Zoals iedere Nederlander heeft u als het goed is een brief gekregen van Ab Klink, de minister die waakt over uw gezondheid, uw welzijn en uw sport. Daarin zingt hij de lof van het Elektronisch Patiënten Dossier (EPD). Dankzij de wonderen der elektronica kunnen alle zorgverleners nu snel bij uw medische dossier. Dat is fijn, want als u in een coma in het ziekenhuis belandt, kan de chirurg van dienst heel snel zien welke medicijnen uw huisarts onlangs aan u heeft voorgeschreven.
Wanneer u al deze voordelen aan u voorbij wilt laten gaan, moet u het bijgevoegde formulier invullen. Dat stuurt u dan naar de chef bezwaren van het ministerie en dan komt het allemaal in orde, zodat de tandarts niet automatisch kan zien welke soa's u allemaal gehad heeft of dat u al twee jaar bij een psychiater zit met een liberaal pillenbeleid.
Eigenlijk zouden dit soort ingrepen in de privacy opt-in moeten zijn, dat wil zeggen dat het EPD pas wordt aangemaakt als je expliciet toestemming hebt gegeven.
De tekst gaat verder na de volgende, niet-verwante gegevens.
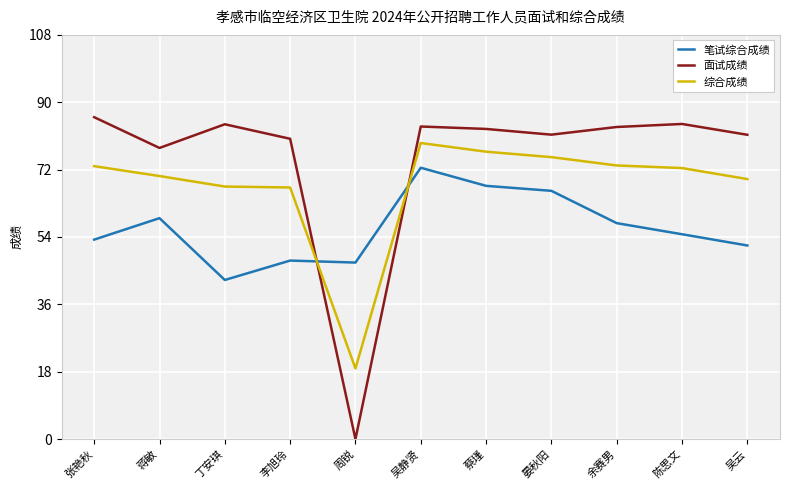

How many values in the 综合成绩 series exceed 72?

6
De burger kan zelf wel beslissen of hij wil dat zijn gegevens veel verder verspreid worden dan nu. Dat hoeft de staat niet voor hem te doen. Anderzijds is het vermoeden gerechtvaardigd dat de grote meerderheid van de Nederlanders voor zo'n opt-in zouden kiezen, dus qua administratieve lasten is deze aanpak handiger.
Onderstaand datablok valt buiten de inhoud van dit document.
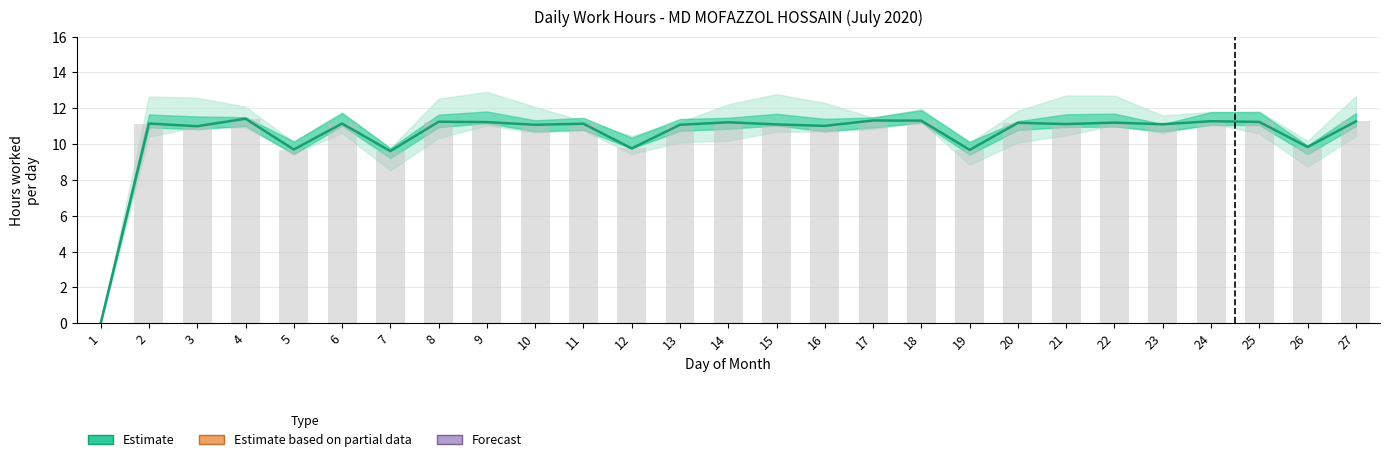

What is the average value?

10.5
Bovendien is tien procent van de Nederlanders functioneel analfabeet. Zij snappen de brief van Klink en de bijgevoegde folder niet, en kunnen daarom geen afgewogen beslissing nemen. Dan ga je je toch afvragen: wat is erger, de schending van het principe van de opt-in, of het risico dat mensen niet begrijpen dat ze voor de opt-in moeten kiezen om het EPD te activeren?